(Stored data entries)
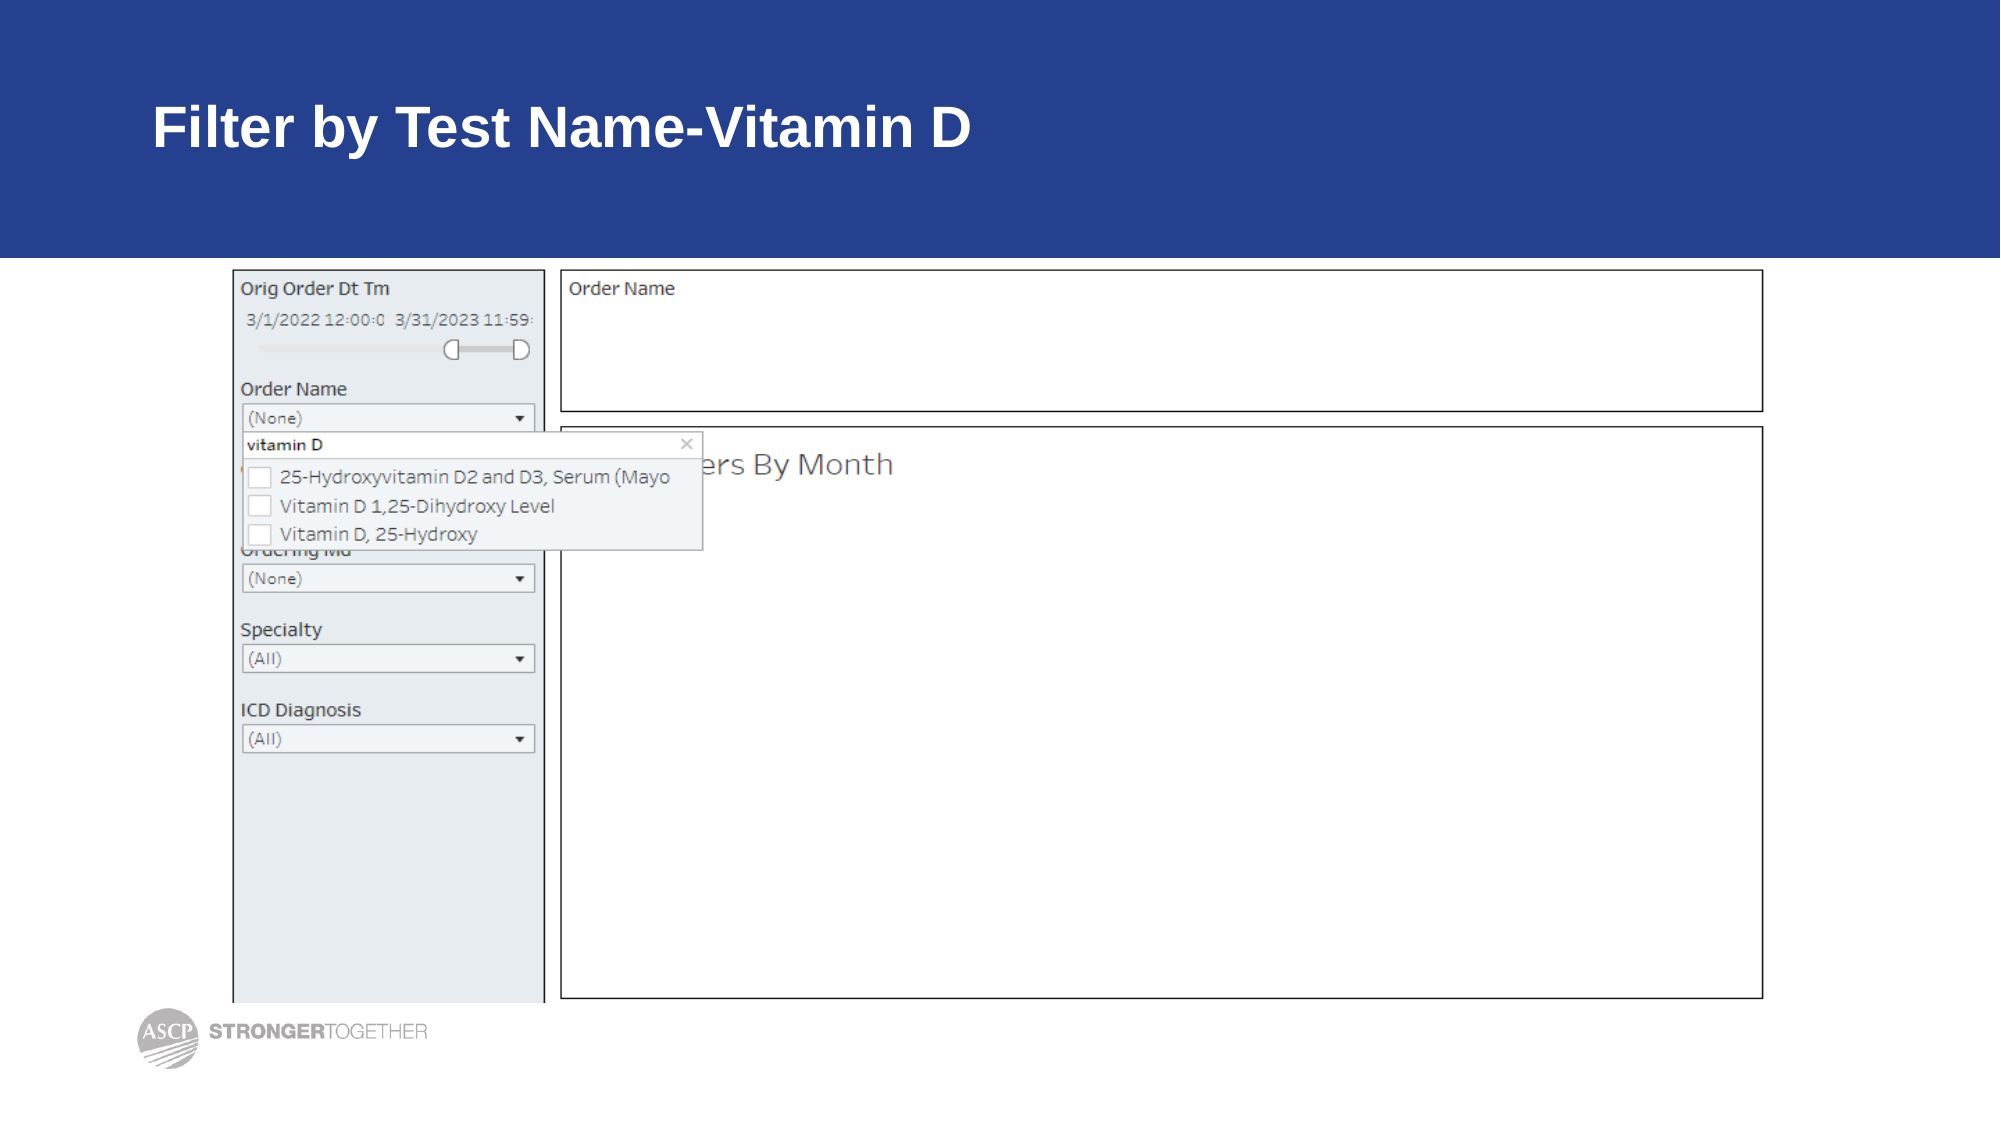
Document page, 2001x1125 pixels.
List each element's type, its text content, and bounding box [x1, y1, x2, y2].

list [223, 262, 1777, 1004]
picture [137, 1008, 427, 1069]
title Filter by Test Name-Vitamin D [137, 20, 1863, 238]
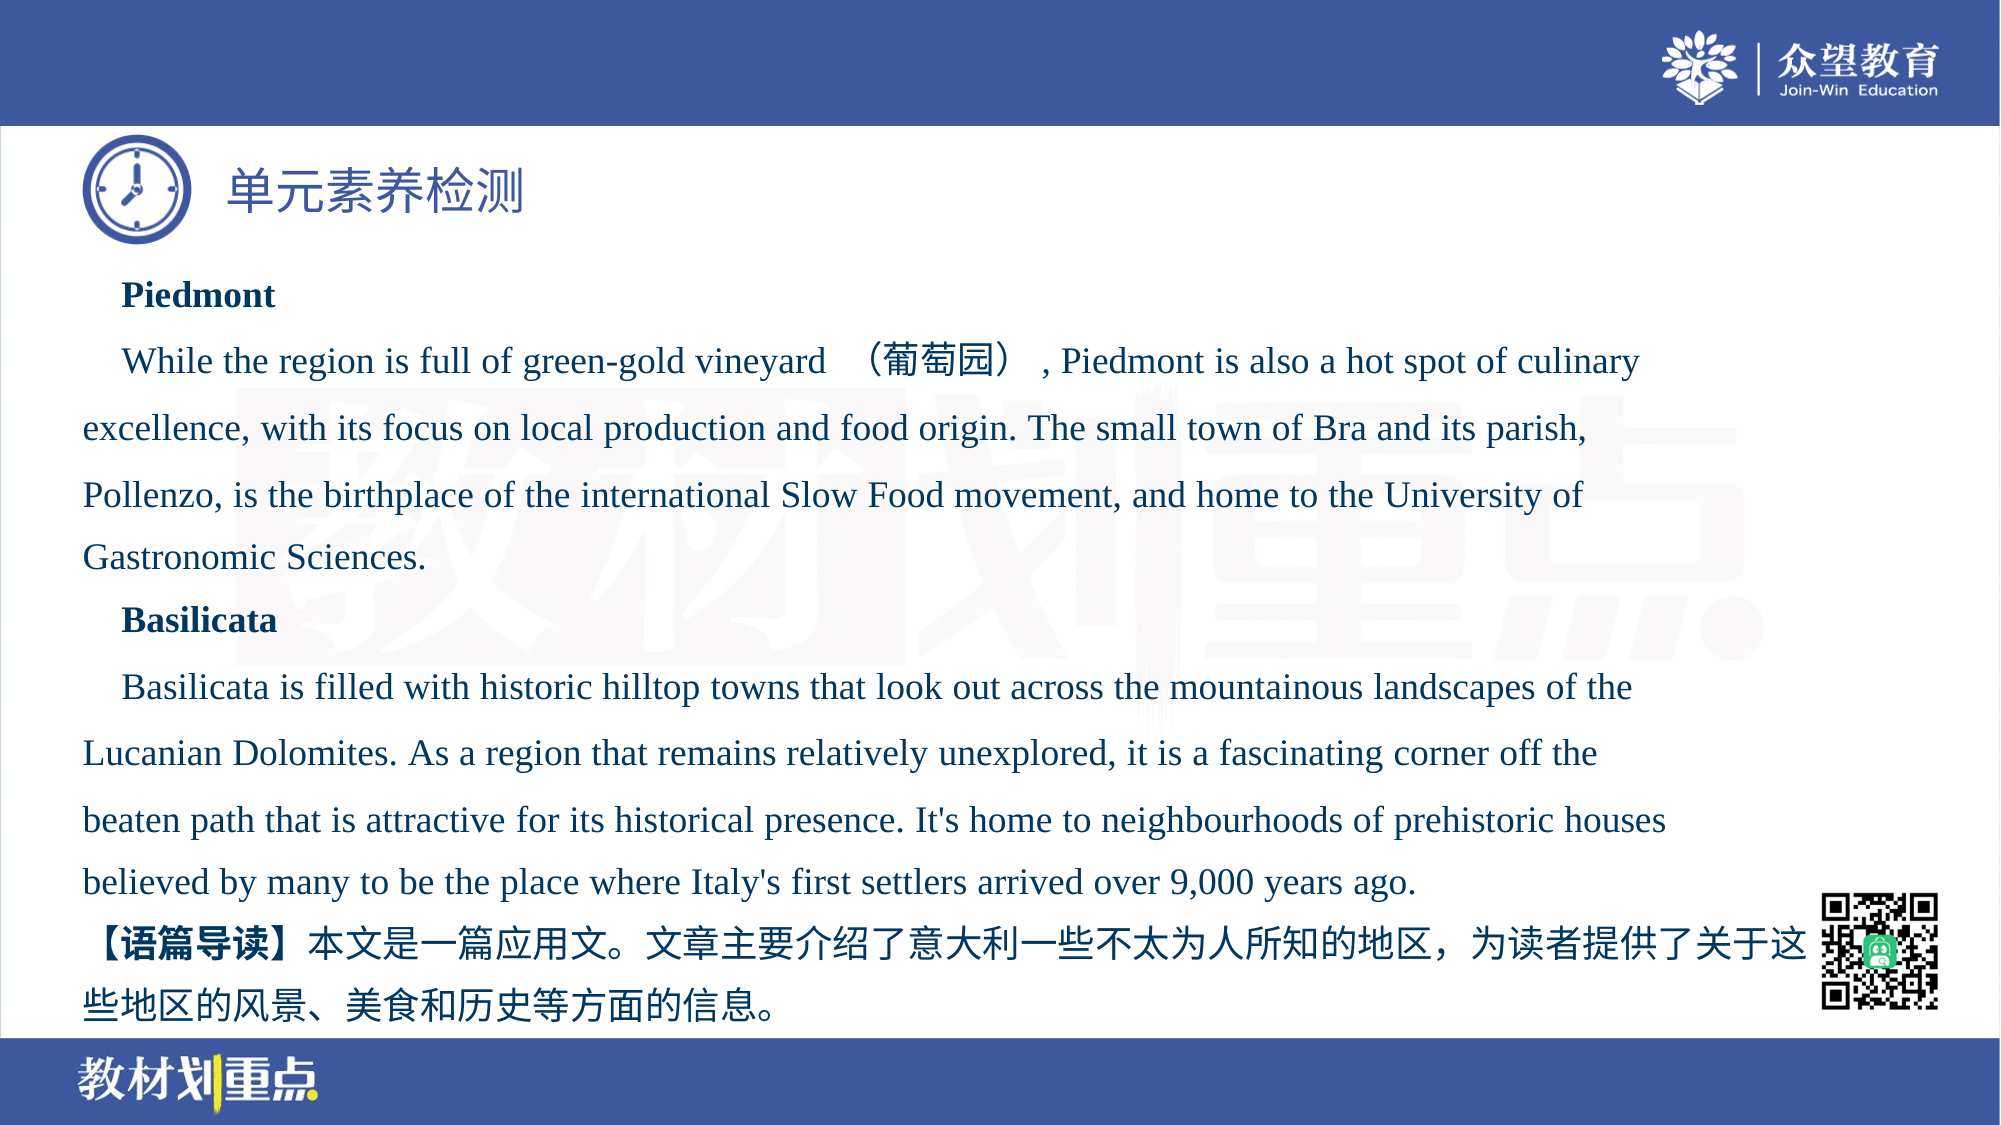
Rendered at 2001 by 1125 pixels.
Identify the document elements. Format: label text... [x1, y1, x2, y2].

text_box 【语篇导读】本文是一篇应用文。文章主要介绍了意大利一些不太为人所知的地区，为读者提供了关于这 些地区的风景、美食和历史等方面的信息。 [82, 898, 1817, 1021]
picture [0, 0, 2000, 1125]
text_box Basilicata Basilicata is filled with historic hilltop towns that look out across the mountainous landscapes of the Lucanian Dolomites. As a region that remains relatively unexplored, it is a fascinating corner off the beaten path that is attractive for its historical presence. It's home to neighbourhoods of prehistoric houses believed by many to be the place where Italy's first settlers arrived over 9,000 years ago. [82, 573, 1817, 896]
text_box Piedmont While the region is full of green-gold vineyard （葡萄园）, Piedmont is also a hot spot of culinary excellence, with its focus on local production and food origin. The small town of Bra and its parish, Pollenzo, is the birthplace of the international Slow Food movement, and home to the University of Gastronomic Sciences. [82, 248, 1817, 571]
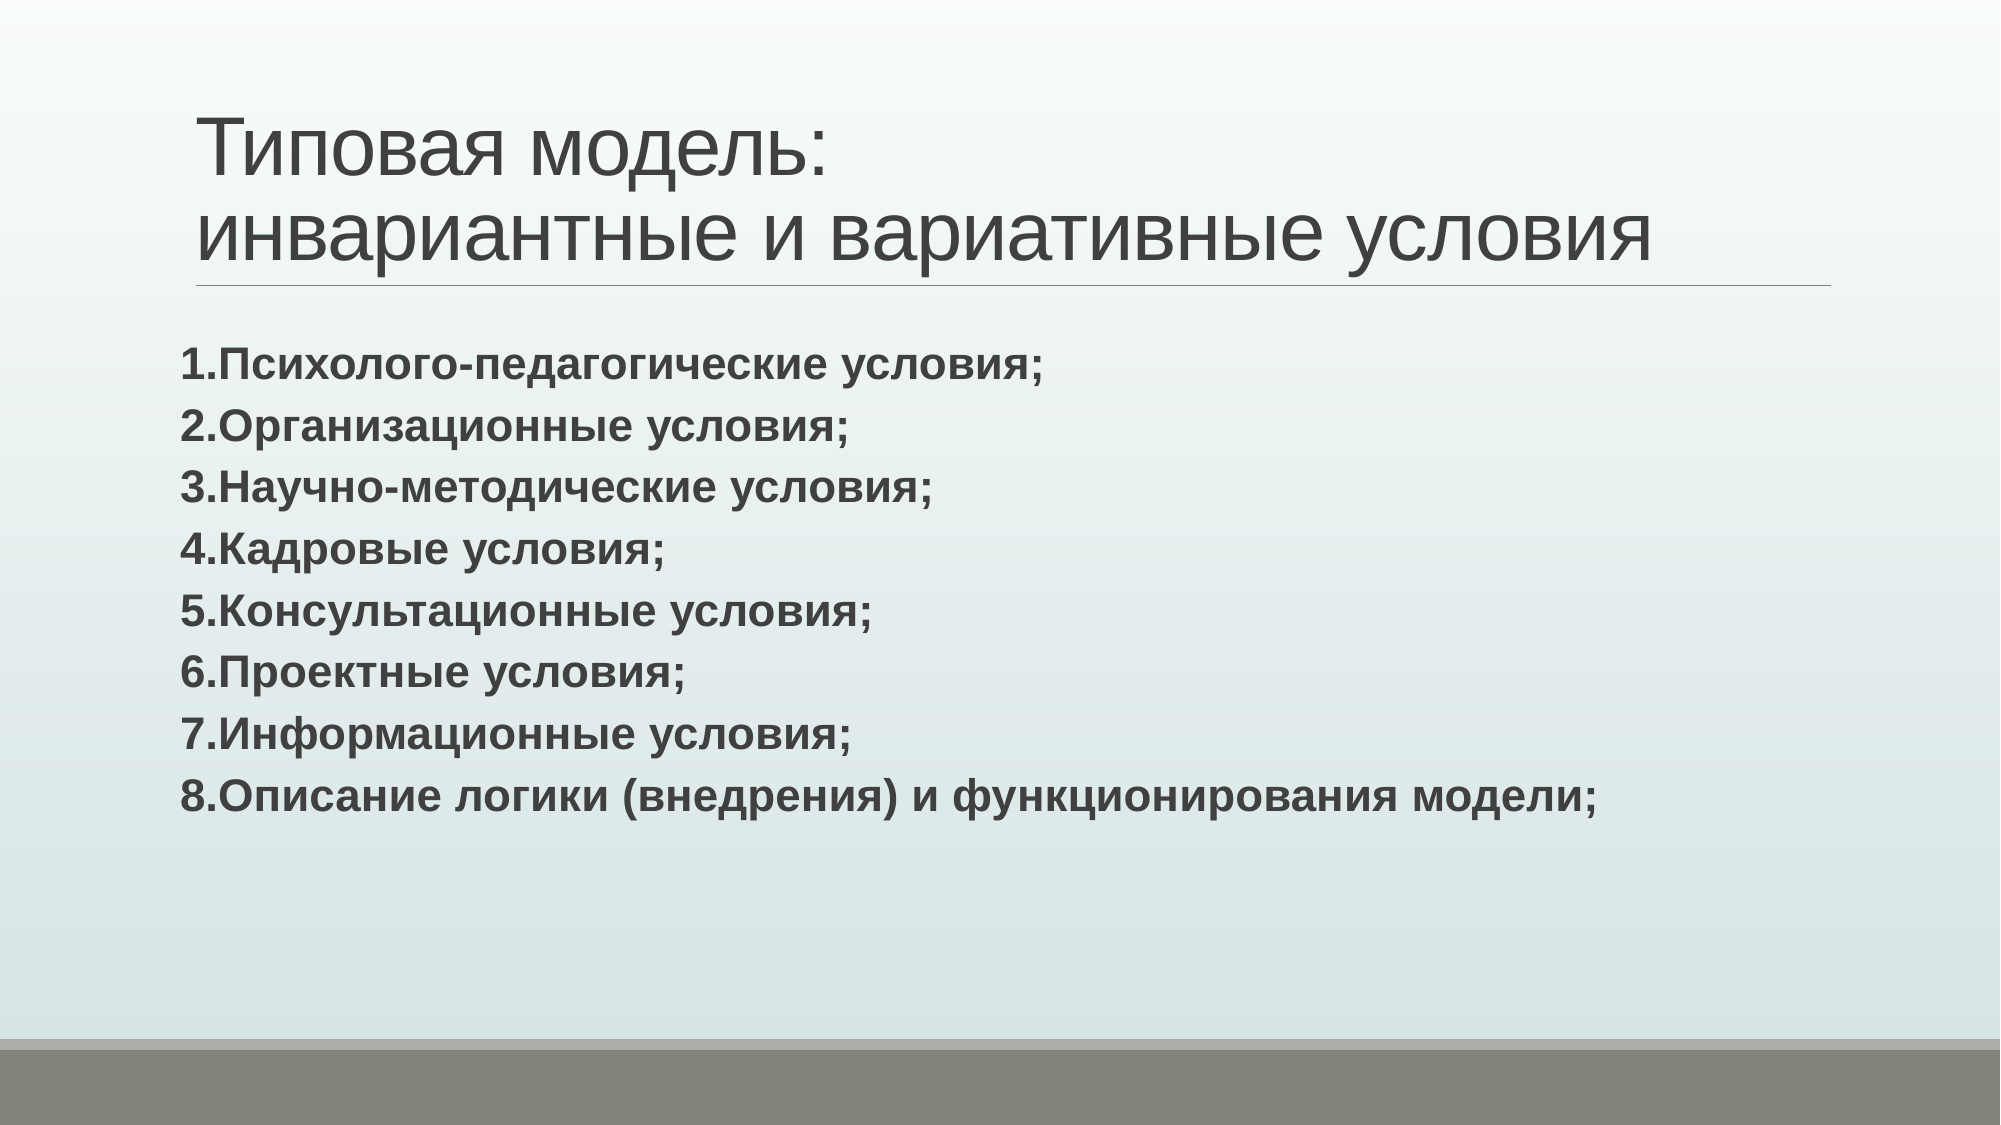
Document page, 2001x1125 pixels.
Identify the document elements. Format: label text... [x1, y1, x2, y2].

title Типовая модель: инвариантные и вариативные условия [180, 47, 1830, 285]
list 1.Психолого-педагогические условия; 2.Организационные условия; 3.Научно-методические условия; 4.Кадровые условия; 5.Консультационные условия; 6.Проектные условия; 7.Информационные условия; 8.Описание логики (внедрения) и функционирования модели; [180, 332, 1849, 960]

**How to complete this task**
Transcribe every record above exactly as written, leaving out any pictures.

**Result**
Document page, 2001x1125 pixels.
List each element's type, its text content, and bounding box [x1, y1, x2, y2].

list [223, 262, 1777, 1004]
picture [137, 1008, 427, 1069]
title Filter by Test Name-Vitamin D [137, 20, 1863, 238]
Rendered at 2001 by 1125 pixels.
Identify the document elements. Format: label text... [x1, y1, x2, y2].

text_box 【语篇导读】本文是一篇应用文。文章主要介绍了意大利一些不太为人所知的地区，为读者提供了关于这 些地区的风景、美食和历史等方面的信息。 [82, 898, 1817, 1021]
picture [0, 0, 2000, 1125]
text_box Basilicata Basilicata is filled with historic hilltop towns that look out across the mountainous landscapes of the Lucanian Dolomites. As a region that remains relatively unexplored, it is a fascinating corner off the beaten path that is attractive for its historical presence. It's home to neighbourhoods of prehistoric houses believed by many to be the place where Italy's first settlers arrived over 9,000 years ago. [82, 573, 1817, 896]
text_box Piedmont While the region is full of green-gold vineyard （葡萄园）, Piedmont is also a hot spot of culinary excellence, with its focus on local production and food origin. The small town of Bra and its parish, Pollenzo, is the birthplace of the international Slow Food movement, and home to the University of Gastronomic Sciences. [82, 248, 1817, 571]
Document page, 2001x1125 pixels.
Identify the document elements. Format: label text... [x1, y1, x2, y2].

title Типовая модель: инвариантные и вариативные условия [180, 47, 1830, 285]
list 1.Психолого-педагогические условия; 2.Организационные условия; 3.Научно-методические условия; 4.Кадровые условия; 5.Консультационные условия; 6.Проектные условия; 7.Информационные условия; 8.Описание логики (внедрения) и функционирования модели; [180, 332, 1849, 960]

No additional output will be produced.